- _RECORDS FOR THE TASK_:
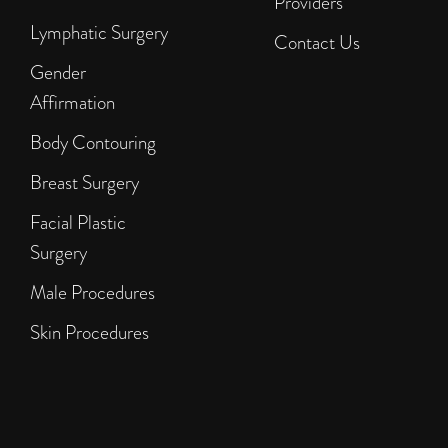
Providers
Lymphatic Surgery
Contact Us
Gender
Affirmation
Body Contouring
Breast Surgery
Facial Plastic
Surgery
Male Procedures
Skin Procedures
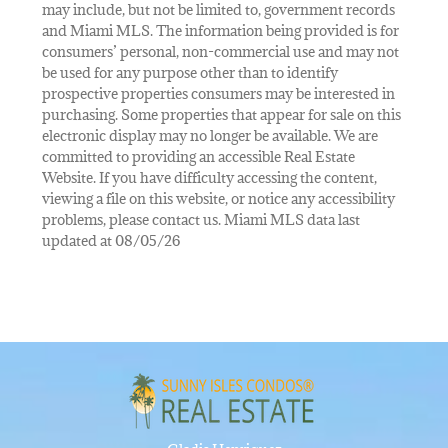
may include, but not be limited to, government records
and Miami MLS. The information being provided is for
consumers’ personal, non-commercial use and may not
be used for any purpose other than to identify
prospective properties consumers may be interested in
purchasing. Some properties that appear for sale on this
electronic display may no longer be available. We are
committed to providing an accessible Real Estate
Website. If you have difficulty accessing the content,
viewing a file on this website, or notice any accessibility
problems, please contact us. Miami MLS data last
updated at 08/05/26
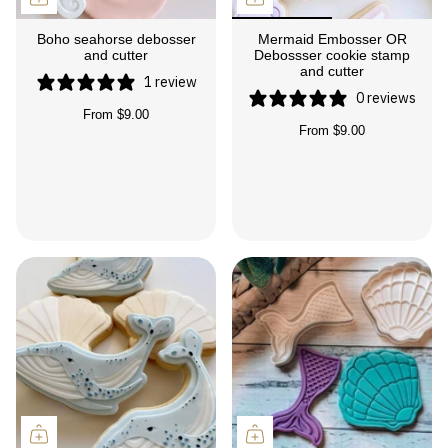
Boho seahorse debosser
Mermaid Embosser OR
and cutter
Debossser cookie stamp
and cutter
1 review
0 reviews
From
$9.00
From
$9.00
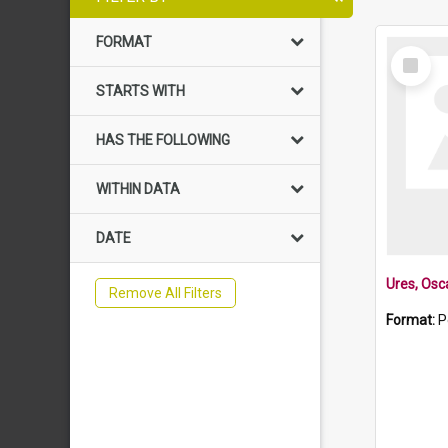
FORMAT
Select
Item
STARTS WITH
HAS THE FOLLOWING
WITHIN DATA
DATE
Ures, Osc
Remove All Filters
Format:
P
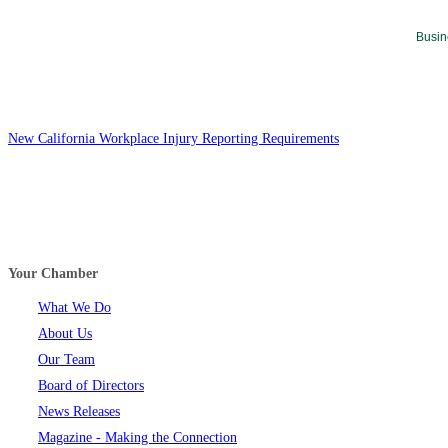
Busin
New California Workplace Injury Reporting Requirements
Your Chamber
What We Do
About Us
Our Team
Board of Directors
News Releases
Magazine - Making the Connection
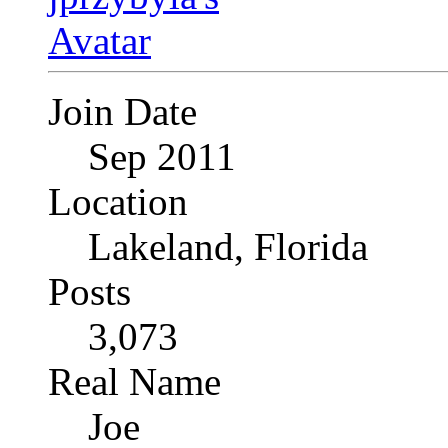
Join Date
Sep 2011
Location
Lakeland, Florida
Posts
3,073
Real Name
Joe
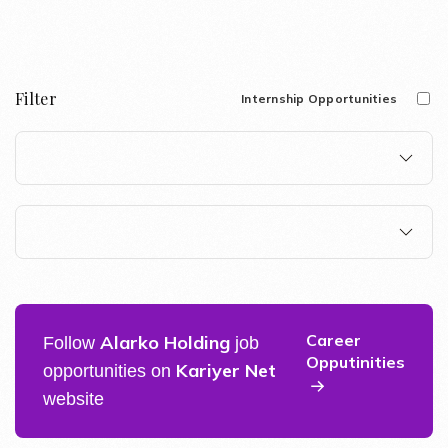
Filter
Internship Opportunities
Career
Alarko Holding
Follow
job
Opputinities
Kariyer Net
opportunities on
website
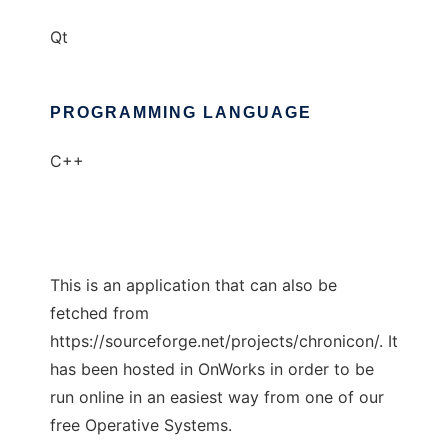
Qt
PROGRAMMING LANGUAGE
C++
This is an application that can also be
fetched from
https://sourceforge.net/projects/chronicon/. It
has been hosted in OnWorks in order to be
run online in an easiest way from one of our
free Operative Systems.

- _PROBLEM DETAILS_:
All lines above with "consumers" in them should be returned.

- _ANSWER FOR THIS EXERCISE_:
consumers’ personal, non-commercial use and may not
prospective properties consumers may be interested in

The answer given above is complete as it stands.